Margaret Verble’s When Two Feathers Fell from the Sky (Mariner Books 2021) is one of those disappointing novels that simply does not live up to its potential. It’s a perfectly okay read, but I wanted it to be as great as a historical novel written by Verble about a Cherokee horse diver should have been. Instead, I got a big ole chaotic slog with a lot of disconnect and dead animals.

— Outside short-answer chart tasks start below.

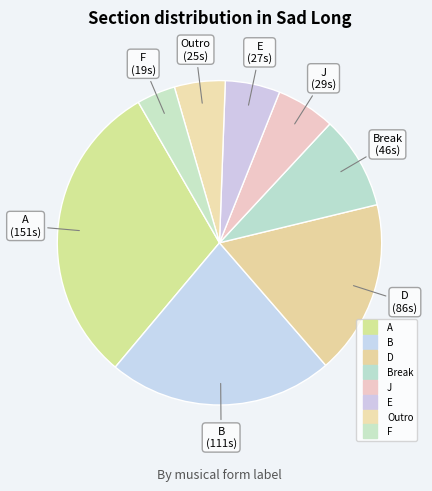

How many segments does this pie chart have?

8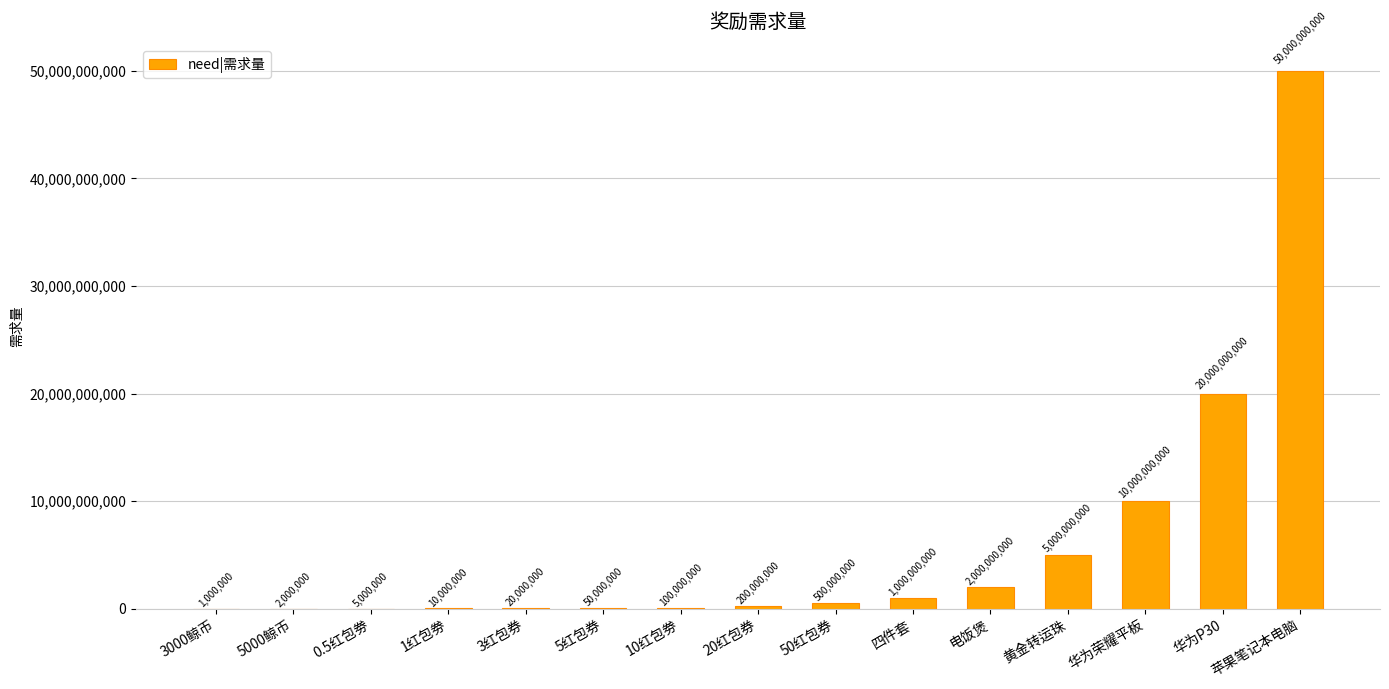

What value does the data have at 3000鲸币, to the nearest 50?

1000000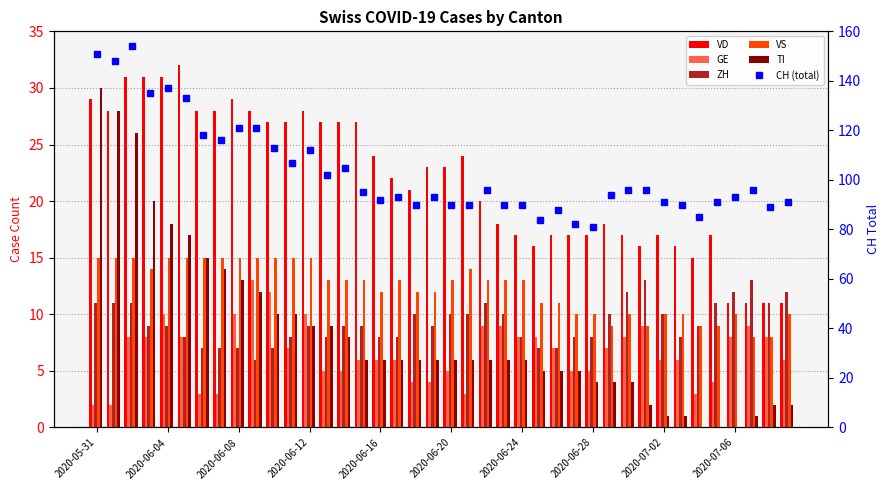

Is it true that GE equals 6 at 35?

False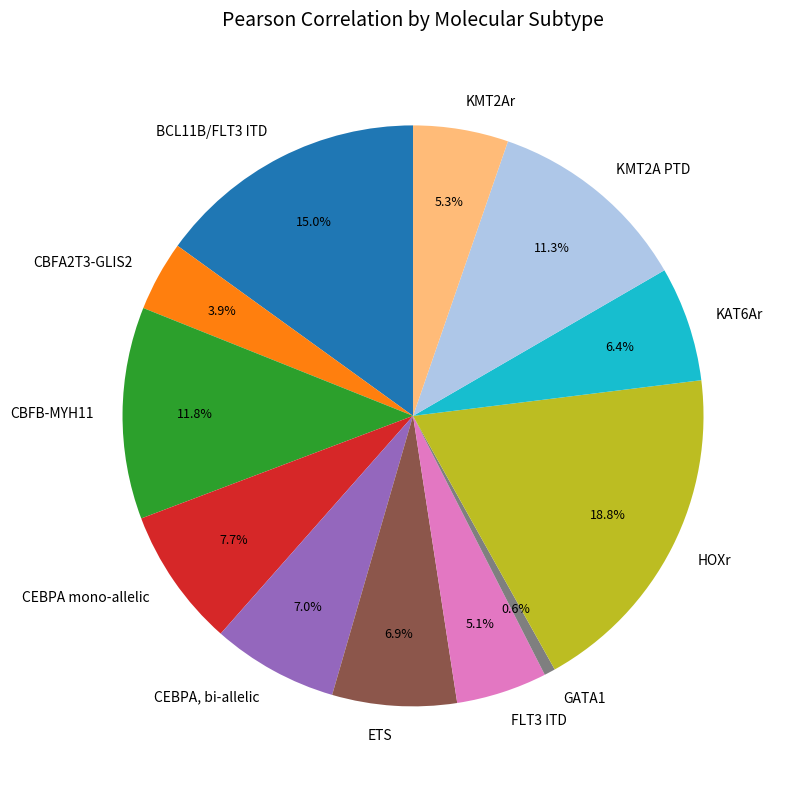

Does KMT2A PTD account for over 50% of the chart?

No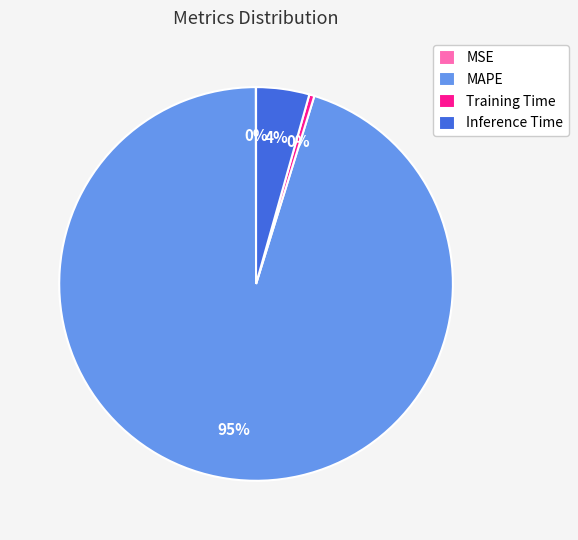

Is MAPE the majority of the pie?

Yes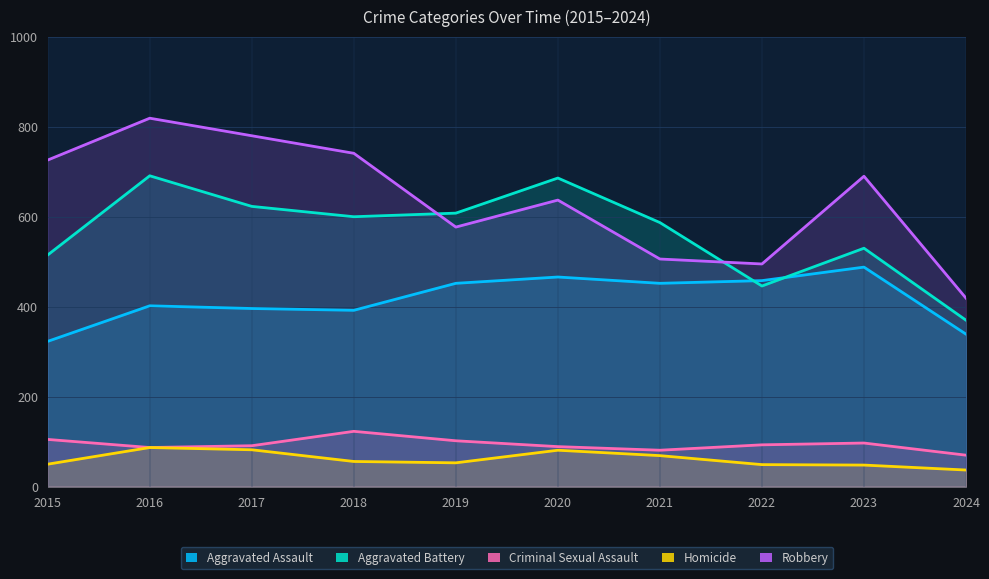

What is the difference between the highest and lowest values at 2023?

642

Set in Nashville in the 1920s, the novel focuses primarily on Two Feathers, the Cherokee horse diver “on loan” from a Wild West show. Two’s name is actually Nancy Benge, but that’s not going to sell tickets, so she adopted a “wild Indian” stage name. Verble’s use of names and the importance of them is something that is carried well throughout the novel, especially with Two, Crawford, and Little Elk. Crawford is one of “the Crawfords,” an affluent black family in segregated Tennessee. He is Two’s closest confidant, and they’ve bonded over the care of the animals. The zoo where Two and Crawford work was built on an Indian burial ground, and Little Elk is a ghost who was killed before reaching manhood and stuck with a childish name. He isn’t the only ghost who shows up in the pages, but he is one of the more impactful ones.
When Two suffers an injury that breaks both her body and soul, she stays on at the Glendale Park and Zoo. She does so because getting home would be a painful, bumpy endeavor. Because she was seriously injured while on the job, Mr. Shackleford seems quite agreeable to letting her stay on even though she can’t dive; they’ll find something for her to do. One of the workers, Jack, is obsessed with Two even before the accident, and as she recovers, his advances become dangerous. He is a poorly written caricature of evil; had Verble focused more on him as a character and less on packing the novel with 1920s Nashville history and distracting sidetrips and plots, the novel could have been a five-star read.
When Two Feathers Fell from the Sky is a novel of race in the Prohibition-era South, but it just gets too wrapped up in itself, and it is just a little too clunky to excel.